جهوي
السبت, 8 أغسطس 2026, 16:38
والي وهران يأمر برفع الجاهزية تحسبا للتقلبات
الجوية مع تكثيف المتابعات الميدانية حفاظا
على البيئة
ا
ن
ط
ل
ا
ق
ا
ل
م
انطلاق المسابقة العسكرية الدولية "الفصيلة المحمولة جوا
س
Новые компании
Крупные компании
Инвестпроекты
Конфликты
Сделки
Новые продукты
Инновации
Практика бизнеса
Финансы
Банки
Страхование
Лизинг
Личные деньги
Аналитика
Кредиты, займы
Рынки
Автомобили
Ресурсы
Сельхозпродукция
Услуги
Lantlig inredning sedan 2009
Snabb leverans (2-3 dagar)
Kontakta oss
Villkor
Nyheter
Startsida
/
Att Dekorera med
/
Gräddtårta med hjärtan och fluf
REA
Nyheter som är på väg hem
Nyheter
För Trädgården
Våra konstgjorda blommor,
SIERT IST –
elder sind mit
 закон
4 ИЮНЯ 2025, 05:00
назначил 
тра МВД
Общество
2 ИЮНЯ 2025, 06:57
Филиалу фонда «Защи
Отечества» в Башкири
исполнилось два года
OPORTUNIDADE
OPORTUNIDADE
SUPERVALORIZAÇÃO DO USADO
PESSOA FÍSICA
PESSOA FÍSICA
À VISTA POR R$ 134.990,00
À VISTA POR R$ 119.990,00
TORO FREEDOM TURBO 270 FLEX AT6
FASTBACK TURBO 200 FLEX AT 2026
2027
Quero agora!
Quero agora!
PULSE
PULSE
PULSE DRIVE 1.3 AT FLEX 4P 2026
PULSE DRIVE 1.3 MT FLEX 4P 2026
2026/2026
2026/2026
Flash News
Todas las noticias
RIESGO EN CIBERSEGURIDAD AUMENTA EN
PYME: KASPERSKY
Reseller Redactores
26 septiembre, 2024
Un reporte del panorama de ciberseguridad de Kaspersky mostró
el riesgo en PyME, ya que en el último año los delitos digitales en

^^^^

Each line of the listing should be echoed back exactly.

#### RESULT
جهوي
السبت, 8 أغسطس 2026, 16:38
والي وهران يأمر برفع الجاهزية تحسبا للتقلبات
الجوية مع تكثيف المتابعات الميدانية حفاظا
على البيئة
ا
ن
ط
ل
ا
ق
ا
ل
م
انطلاق المسابقة العسكرية الدولية "الفصيلة المحمولة جوا
س
Новые компании
Крупные компании
Инвестпроекты
Конфликты
Сделки
Новые продукты
Инновации
Практика бизнеса
Финансы
Банки
Страхование
Лизинг
Личные деньги
Аналитика
Кредиты, займы
Рынки
Автомобили
Ресурсы
Сельхозпродукция
Услуги
Lantlig inredning sedan 2009
Snabb leverans (2-3 dagar)
Kontakta oss
Villkor
Nyheter
Startsida
/
Att Dekorera med
/
Gräddtårta med hjärtan och fluf
REA
Nyheter som är på väg hem
Nyheter
För Trädgården
Våra konstgjorda blommor,
SIERT IST –
elder sind mit
 закон
4 ИЮНЯ 2025, 05:00
назначил 
тра МВД
Общество
2 ИЮНЯ 2025, 06:57
Филиалу фонда «Защи
Отечества» в Башкири
исполнилось два года
OPORTUNIDADE
OPORTUNIDADE
SUPERVALORIZAÇÃO DO USADO
PESSOA FÍSICA
PESSOA FÍSICA
À VISTA POR R$ 134.990,00
À VISTA POR R$ 119.990,00
TORO FREEDOM TURBO 270 FLEX AT6
FASTBACK TURBO 200 FLEX AT 2026
2027
Quero agora!
Quero agora!
PULSE
PULSE
PULSE DRIVE 1.3 AT FLEX 4P 2026
PULSE DRIVE 1.3 MT FLEX 4P 2026
2026/2026
2026/2026
Flash News
Todas las noticias
RIESGO EN CIBERSEGURIDAD AUMENTA EN
PYME: KASPERSKY
Reseller Redactores
26 septiembre, 2024
Un reporte del panorama de ciberseguridad de Kaspersky mostró
el riesgo en PyME, ya que en el último año los delitos digitales en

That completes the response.